Delhi-based American textile designer Peter D’Ascoli says it’s the wedding sari that is aiding the preservation and revival of Indian textile traditions
As early as the 19th century, when the dehumanising consequences of machines were first felt, thinkers such as British textile designer and author William Morris looked to Indian craft as an example of an alternative to changing production methods. More than a century later, this struggle between hand and machine is still playing out, and nowhere are these tensions more apparent than in India, where ancient traditions, joint families and handicrafts have remained remarkably well preserved, set mostly in an agrarian context.
The Sari Saga
In India through the ages, there has been no family event as important as marriage, with celebrations lasting several days and including numerous ceremonies featuring special garments. And of these garments, none has been as important as the unstitched, handmade length of the sari. “Indian brides have always been traditional, and there is an emphasis on ritual and custom,” says designer Ashdeen Lilaowalia, who specialises in reviving Parsi embroidery. “Over the years, every community in the country patronised a certain craft or technique, which became part of a cultural identity.” But these old ways are under threat now, as more and more people leave their rural lifestyles to find jobs in cities, and regional handicrafts die as everyday products are increasingly mass-produced.
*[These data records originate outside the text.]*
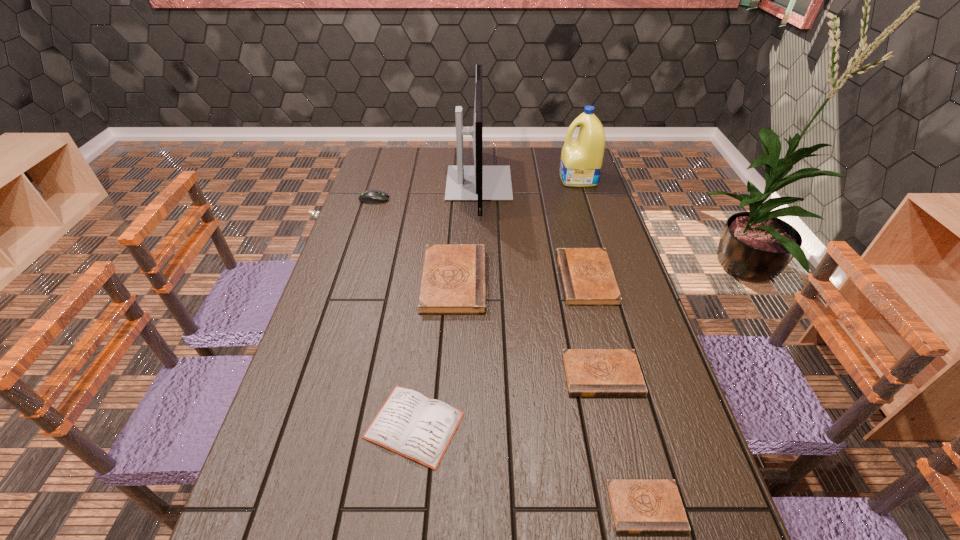
I want to click on computer monitor, so click(x=479, y=183).

Locate an element on the screen. detergent is located at coordinates (581, 159).

Identify the location of the leftmost object. (372, 196).

Identify the location of gray computer mouse. (372, 196).

At what (x,y) coordinates should I click in order to perform the action: click on the tallest diary. Please return your answer as a coordinate pair (x, y). This screenshot has width=960, height=540. Looking at the image, I should click on (453, 282).

This screenshot has height=540, width=960. I want to click on the leftmost brown diary, so click(x=453, y=282).

At what (x,y) coordinates should I click in order to perform the action: click on the fourth shortest diary. Please return your answer as a coordinate pair (x, y). The height and width of the screenshot is (540, 960). Looking at the image, I should click on (587, 278).

You are a GUI agent. You are given a task and a screenshot of the screen. Output one action in this format:
    pyautogui.click(x=<x>, y=<y>)
    Task: Click on the third smallest brown diary
    The height and width of the screenshot is (540, 960).
    Given the screenshot: What is the action you would take?
    pyautogui.click(x=587, y=278)

You are a GUI agent. You are given a task and a screenshot of the screen. Output one action in this format:
    pyautogui.click(x=<x>, y=<y>)
    Task: Click on the sixth tallest object
    The width and height of the screenshot is (960, 540).
    Given the screenshot: What is the action you would take?
    pyautogui.click(x=589, y=372)

Locate an element on the screen. The image size is (960, 540). the second smallest brown diary is located at coordinates (589, 372).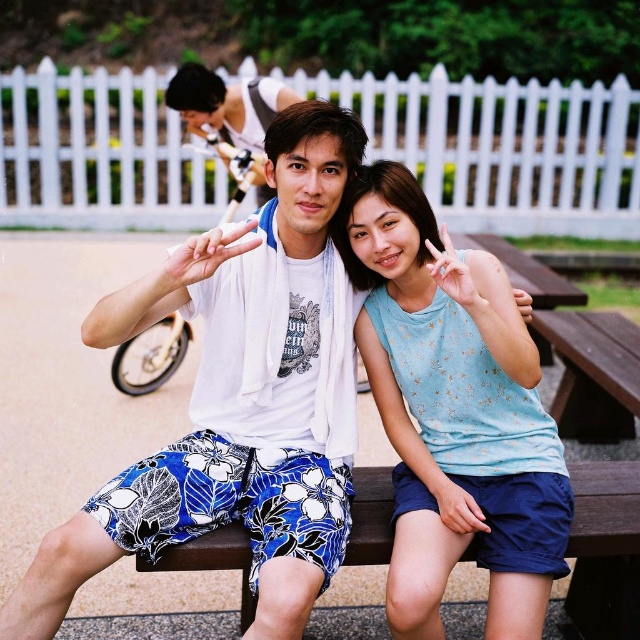
Does light blue fabric tank top at center have a lesser width compared to brown wooden bench at center?

In fact, light blue fabric tank top at center might be wider than brown wooden bench at center.

Between light blue fabric tank top at center and brown wooden bench at center, which one has more height?

light blue fabric tank top at center is taller.

This screenshot has height=640, width=640. What do you see at coordinates (452, 412) in the screenshot?
I see `light blue fabric tank top at center` at bounding box center [452, 412].

Where is `light blue fabric tank top at center`? The width and height of the screenshot is (640, 640). light blue fabric tank top at center is located at coordinates (452, 412).

Is white cotton shirt at center to the left of light blue fabric tank top at center from the viewer's perspective?

Indeed, white cotton shirt at center is positioned on the left side of light blue fabric tank top at center.

Between point (212, 406) and point (444, 548), which one is positioned in front?

Point (444, 548)

Describe the element at coordinates (234, 401) in the screenshot. I see `white cotton shirt at center` at that location.

The image size is (640, 640). Find the location of `white cotton shirt at center`. white cotton shirt at center is located at coordinates (234, 401).

Is point (369, 298) positioned after point (225, 138)?

That is False.

Is light blue fabric tank top at center to the right of matte white shirt at center from the viewer's perspective?

Yes, light blue fabric tank top at center is to the right of matte white shirt at center.

Where is `light blue fabric tank top at center`? This screenshot has width=640, height=640. light blue fabric tank top at center is located at coordinates (452, 412).

Locate an element on the screen. light blue fabric tank top at center is located at coordinates (452, 412).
One bright spot is that, after years of rejecting tradition in favour of modern alternatives, brides are again embracing craft, and the country’s most talented design experts are leading them. “Indian brides are slowly moving towards a zone where they want to be deeply cultural and organic,” says Sabyasachi Mukherjee, one of India’s best-known fashion designers with a rich culture of heritage. “They want to have a sense of their native history at their wedding,” he adds.
In fact, it is the Indian bridal tradition that is the focus of the craft preservation, as wedding expenditures now replace the royal patronage that sustained the nation’s most exceptional textiles in the past.
An example of this is how Mukherjee employs a wide range of techniques, using embroidery forms such as zardozi, Kashmiri tilla, resham ka kaam, chikankari, numaish, crewelwork, as well as renowned handloom traditions from across the subcontinent such as from Varanasi, Kanchipuram, Chanderi, Kota and Bengal.
Another master helping preserve craft through bridal fashion is designer Tarun Tahiliani. “I am still an advocate of the sari for brides,” he says. “It is versatile, easy to wear, and easy to carry. The beauty of it is that it looks different on every person – loosely draped or moulded to the body it adds romance, cinched at the waist with a belt or cummerbund makes it chic. The possibilities are endless. Prestitched saris are also practical and easier for the younger generation to wear without worrying about it coming off. There is ease of movement and comfort. The sari screams Indian but has a universal appeal to it,” he explains.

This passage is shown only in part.